Making a Plan
Whilst exhaustively exploring or 'mining' data for features, trends and relationships
is good, you will rarely have adequate time or expertise (without a professional statistician
to hand). Having a plan, complete with checklist, ensures that you collect and analyse
the information that you really need. Part 2 of your plan is to select key areas from
your initial analysis that look to be important for a second level analysis, and then
produce a similar plan for this and conduct it. The plans can be brief.
Levels of data: Level defines what you can do with it
It is important to decide what 'levels' of data you are measuring because this
will affect your analysis. It is usually best to collect data at the highest practicable
level. For instance, individual ages (at a high level) rather than age groups (at
a lower level). You can do more with individual ages than you can with age groups.
You can always reduce it later by grouping, but you cannot return to explore in detail
what a grouping alone doesn’t tell you. (E.g. if you see in age group 12 – 25 something
important, you need to find which specific range of ages and an age group figure won’t
give you that.)
Types of data
All data can be classified as either categorical (i.e. it refers to categories,
e.g. robbery, theft, murder) or continuous (time of day, weight). Within each of these
two categories there are levels of data. According to which type of data you have,
you can perform different styles of analysis.
Categorical Data is divided into:
Nominal level data classifies things into categories e.g. apples, green, race,
gender etc.
Ordinal data classifies and ranks (e.g. first in a race, second, third).

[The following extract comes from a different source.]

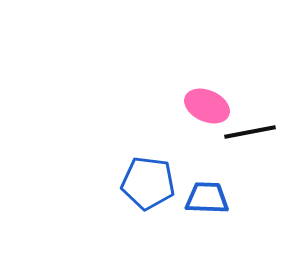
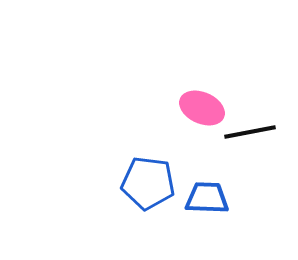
pink ellipse: moved 5 px left, 2 px down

But
the differences between each rank may not be equal and there is no meaningful zero
point (e.g. you can’t come zero in a race.)
Continuous Data is divided into:
Interval data which classes, ranks and in addition the difference between each
rank is equal. A good example of this is attitude scales: 5 strongly disagree to 1
strongly agree (there is no zero point).
Ratio has everything interval has and a meaningful zero point (e.g. age, weight).